- Prompt -
Among the records that follow, set down only the lines from the one containing "left eye: (505, 360)" to the one containing "right shoulder: (363, 460)", both included, exactly.

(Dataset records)

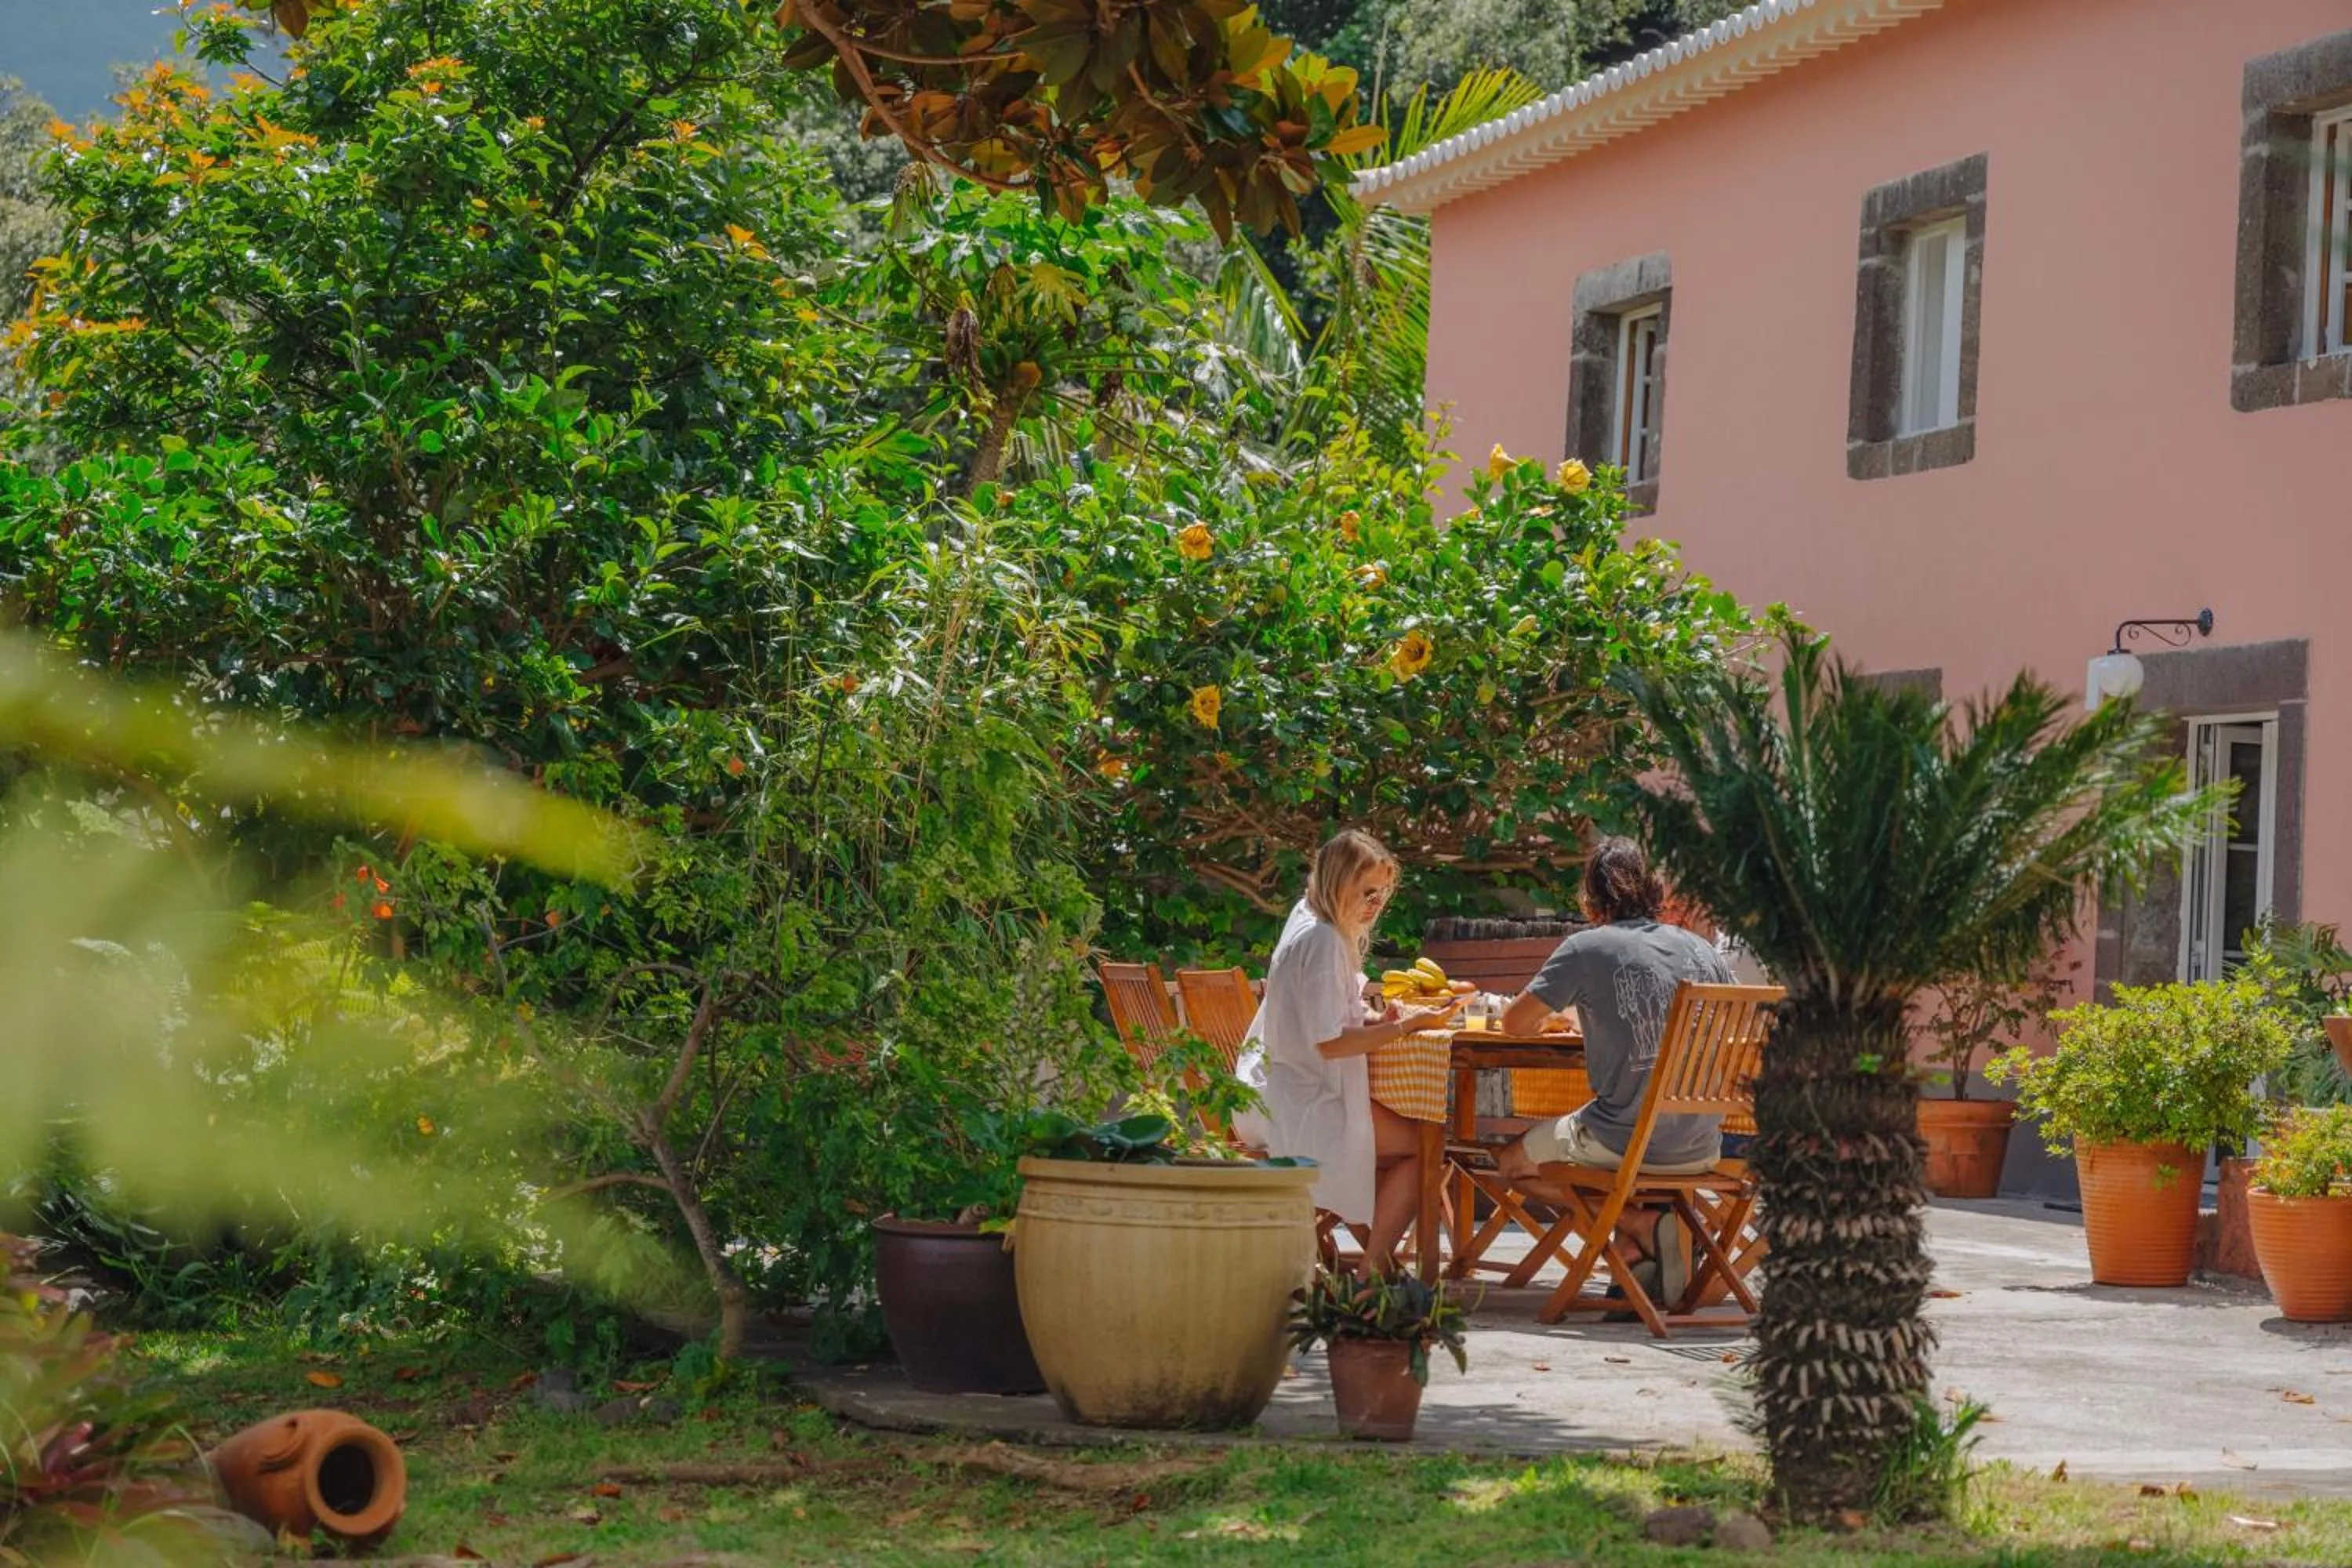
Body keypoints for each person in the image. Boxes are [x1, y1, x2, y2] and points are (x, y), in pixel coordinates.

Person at [1493, 837, 1733, 1308]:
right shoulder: (1703, 951)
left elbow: (1514, 1023)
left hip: (1625, 1140)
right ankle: (1631, 1263)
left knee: (1511, 1164)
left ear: (1592, 896)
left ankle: (1638, 1225)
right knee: (1603, 1153)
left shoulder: (1587, 948)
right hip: (1700, 1143)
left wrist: (1556, 1015)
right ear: (1654, 890)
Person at [1235, 829, 1469, 1272]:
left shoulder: (1306, 916)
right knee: (1425, 1147)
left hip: (1266, 1096)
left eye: (1383, 893)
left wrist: (1377, 1021)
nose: (1376, 904)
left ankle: (1376, 1268)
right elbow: (1330, 1044)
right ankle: (1373, 1274)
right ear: (1339, 882)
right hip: (1299, 1105)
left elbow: (1321, 1016)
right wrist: (1405, 1027)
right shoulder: (1324, 940)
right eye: (1368, 892)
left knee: (1394, 1147)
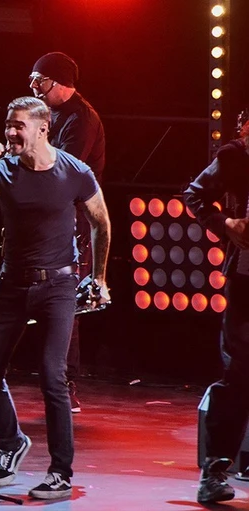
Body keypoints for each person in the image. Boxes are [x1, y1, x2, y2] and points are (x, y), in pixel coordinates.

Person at [0, 96, 110, 499]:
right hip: (11, 284)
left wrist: (99, 277)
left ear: (43, 128)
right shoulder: (2, 170)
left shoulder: (74, 172)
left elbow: (101, 222)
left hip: (58, 286)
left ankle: (61, 472)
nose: (10, 132)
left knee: (52, 375)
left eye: (19, 126)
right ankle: (11, 442)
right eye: (8, 125)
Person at [0, 52, 106, 414]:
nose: (33, 87)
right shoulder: (49, 114)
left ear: (60, 81)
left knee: (64, 303)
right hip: (36, 220)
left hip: (66, 222)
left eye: (40, 80)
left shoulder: (81, 119)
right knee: (15, 297)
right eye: (31, 80)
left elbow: (60, 171)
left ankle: (66, 385)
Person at [184, 115, 249, 504]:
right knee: (240, 373)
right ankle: (215, 470)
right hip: (246, 280)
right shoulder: (234, 157)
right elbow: (194, 194)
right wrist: (225, 223)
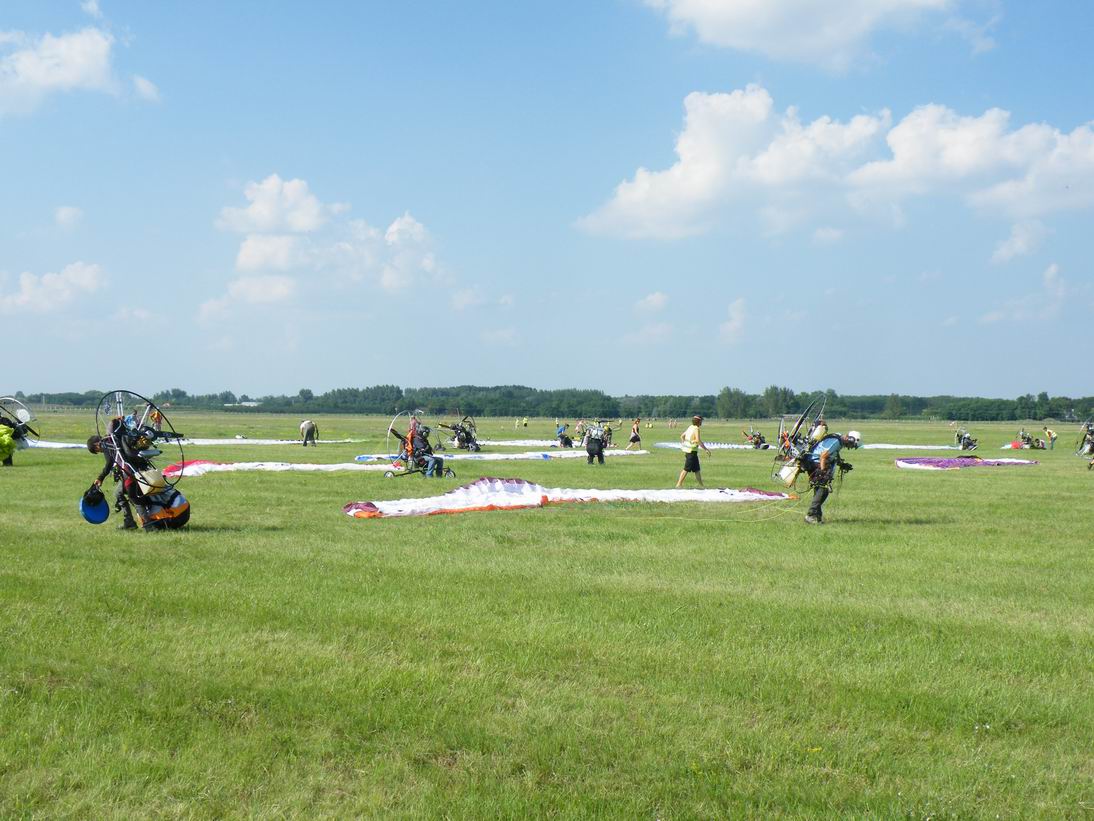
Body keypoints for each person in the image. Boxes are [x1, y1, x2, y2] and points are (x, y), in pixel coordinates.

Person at [801, 430, 861, 525]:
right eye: (851, 444)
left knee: (820, 490)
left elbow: (833, 453)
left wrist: (841, 464)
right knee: (822, 490)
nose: (849, 447)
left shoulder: (839, 439)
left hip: (814, 462)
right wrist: (822, 471)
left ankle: (817, 517)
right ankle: (810, 515)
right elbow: (823, 456)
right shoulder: (836, 442)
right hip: (816, 463)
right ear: (849, 439)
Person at [87, 428, 139, 529]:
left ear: (96, 445)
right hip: (134, 469)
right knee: (126, 493)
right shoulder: (113, 440)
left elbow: (109, 463)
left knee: (120, 493)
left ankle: (131, 522)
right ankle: (134, 520)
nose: (100, 451)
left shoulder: (105, 444)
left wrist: (101, 477)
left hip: (129, 472)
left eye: (97, 451)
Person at [676, 415, 710, 487]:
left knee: (697, 470)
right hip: (691, 452)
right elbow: (698, 440)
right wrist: (706, 449)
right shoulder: (696, 429)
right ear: (699, 421)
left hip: (690, 451)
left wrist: (684, 444)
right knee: (686, 469)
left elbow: (682, 436)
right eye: (701, 421)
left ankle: (701, 486)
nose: (701, 422)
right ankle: (678, 484)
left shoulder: (690, 427)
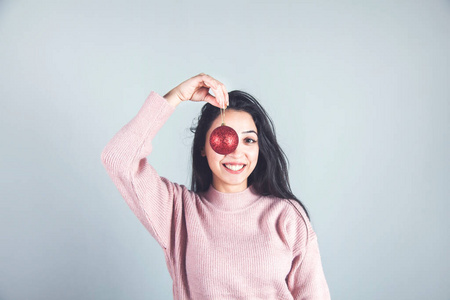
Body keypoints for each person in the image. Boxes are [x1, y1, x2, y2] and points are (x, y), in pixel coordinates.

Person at [101, 74, 331, 299]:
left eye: (249, 140)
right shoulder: (178, 211)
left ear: (259, 149)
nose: (236, 151)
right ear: (203, 147)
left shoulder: (286, 216)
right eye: (223, 137)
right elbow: (119, 159)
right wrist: (176, 96)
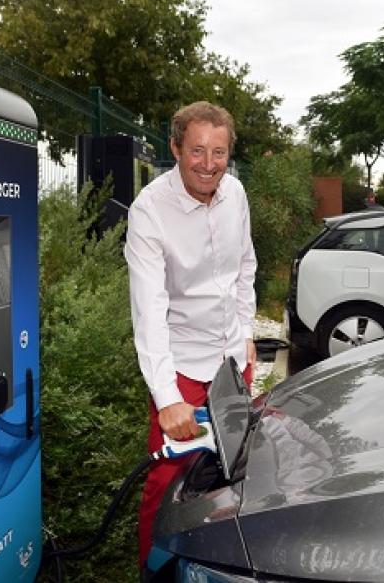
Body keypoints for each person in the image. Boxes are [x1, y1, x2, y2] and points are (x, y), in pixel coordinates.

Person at [124, 101, 257, 567]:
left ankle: (210, 565)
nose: (208, 164)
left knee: (227, 469)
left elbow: (245, 267)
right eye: (197, 151)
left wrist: (246, 334)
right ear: (176, 148)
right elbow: (149, 311)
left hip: (230, 362)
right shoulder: (150, 212)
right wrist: (166, 398)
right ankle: (152, 569)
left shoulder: (235, 194)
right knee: (168, 483)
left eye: (218, 152)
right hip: (180, 367)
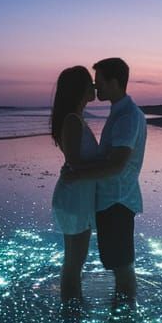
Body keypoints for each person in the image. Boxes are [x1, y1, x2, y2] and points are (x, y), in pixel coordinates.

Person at [62, 57, 146, 305]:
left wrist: (77, 175)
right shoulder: (119, 113)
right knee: (118, 263)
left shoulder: (128, 117)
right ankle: (122, 313)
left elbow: (116, 164)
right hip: (112, 200)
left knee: (122, 266)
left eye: (99, 82)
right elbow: (110, 160)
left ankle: (124, 319)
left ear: (114, 82)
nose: (96, 87)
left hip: (117, 201)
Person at [50, 65, 100, 303]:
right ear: (79, 88)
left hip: (78, 196)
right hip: (73, 198)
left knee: (74, 261)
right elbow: (74, 164)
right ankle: (71, 315)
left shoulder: (77, 119)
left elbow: (75, 165)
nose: (94, 87)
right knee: (73, 263)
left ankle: (72, 309)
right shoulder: (72, 120)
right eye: (90, 83)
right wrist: (112, 165)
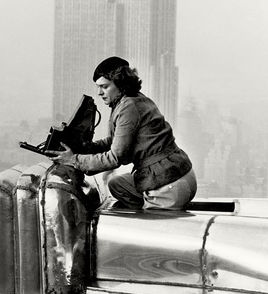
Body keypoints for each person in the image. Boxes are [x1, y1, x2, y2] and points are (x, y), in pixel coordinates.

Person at [45, 56, 197, 211]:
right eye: (98, 87)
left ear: (120, 84)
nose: (99, 92)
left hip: (169, 183)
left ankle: (151, 207)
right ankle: (147, 205)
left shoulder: (128, 107)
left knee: (149, 230)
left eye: (104, 87)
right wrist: (86, 148)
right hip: (178, 174)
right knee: (117, 185)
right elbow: (116, 141)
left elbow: (116, 157)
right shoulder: (134, 100)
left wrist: (74, 160)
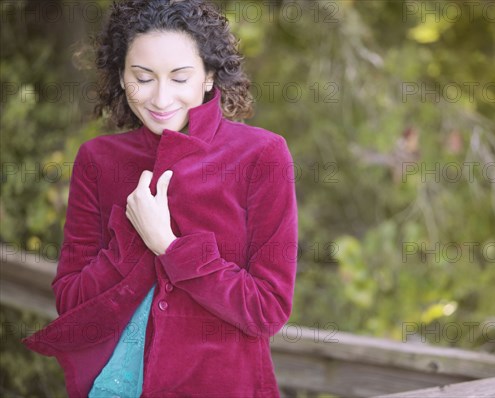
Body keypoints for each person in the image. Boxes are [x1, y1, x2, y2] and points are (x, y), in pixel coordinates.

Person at [22, 1, 298, 397]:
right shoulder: (98, 160)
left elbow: (266, 309)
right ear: (120, 76)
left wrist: (168, 246)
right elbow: (71, 300)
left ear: (207, 78)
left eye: (180, 78)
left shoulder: (262, 156)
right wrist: (131, 242)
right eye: (143, 77)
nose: (161, 98)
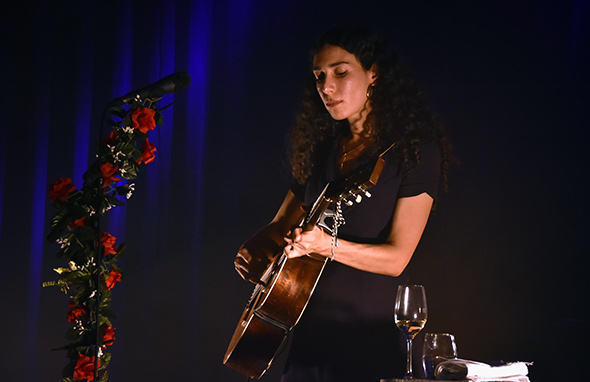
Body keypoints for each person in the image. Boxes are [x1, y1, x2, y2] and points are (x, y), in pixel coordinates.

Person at [234, 24, 453, 382]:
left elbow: (397, 259)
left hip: (367, 335)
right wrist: (253, 251)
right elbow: (280, 225)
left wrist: (327, 246)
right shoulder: (321, 151)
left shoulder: (414, 152)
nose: (326, 87)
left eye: (341, 72)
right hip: (306, 330)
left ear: (374, 75)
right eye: (319, 76)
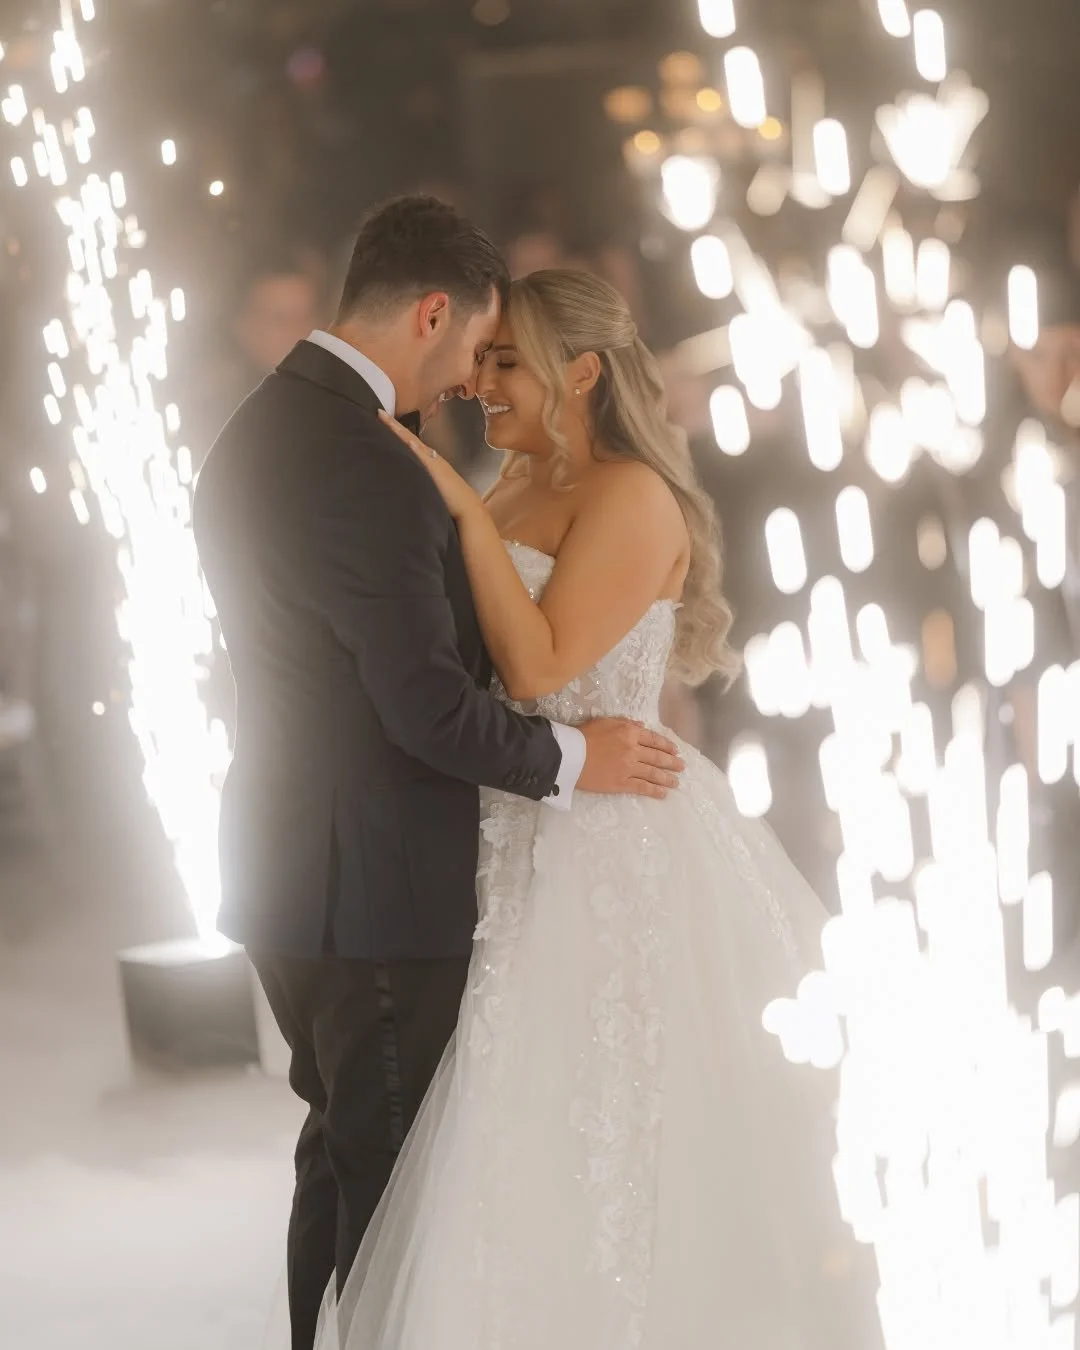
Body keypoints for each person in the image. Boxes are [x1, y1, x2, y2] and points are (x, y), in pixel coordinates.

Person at [310, 270, 874, 1349]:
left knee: (611, 1125)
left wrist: (455, 502)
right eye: (480, 359)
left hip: (612, 845)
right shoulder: (512, 480)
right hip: (505, 824)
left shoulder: (628, 494)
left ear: (581, 371)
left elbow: (536, 666)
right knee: (504, 1130)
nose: (478, 381)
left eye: (505, 360)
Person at [192, 198, 685, 1350]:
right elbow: (423, 708)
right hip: (369, 885)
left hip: (296, 867)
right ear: (430, 312)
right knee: (398, 1191)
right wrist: (576, 756)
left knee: (345, 1156)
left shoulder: (263, 427)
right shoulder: (363, 460)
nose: (471, 380)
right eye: (477, 348)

- Solved exercise -
left eye: (505, 360)
Person at [192, 198, 685, 1350]:
right elbow: (423, 708)
right hip: (369, 885)
left hip: (296, 867)
right ear: (430, 312)
right knee: (398, 1191)
right wrist: (576, 756)
left knee: (345, 1156)
left shoulder: (263, 427)
right shoulder: (363, 460)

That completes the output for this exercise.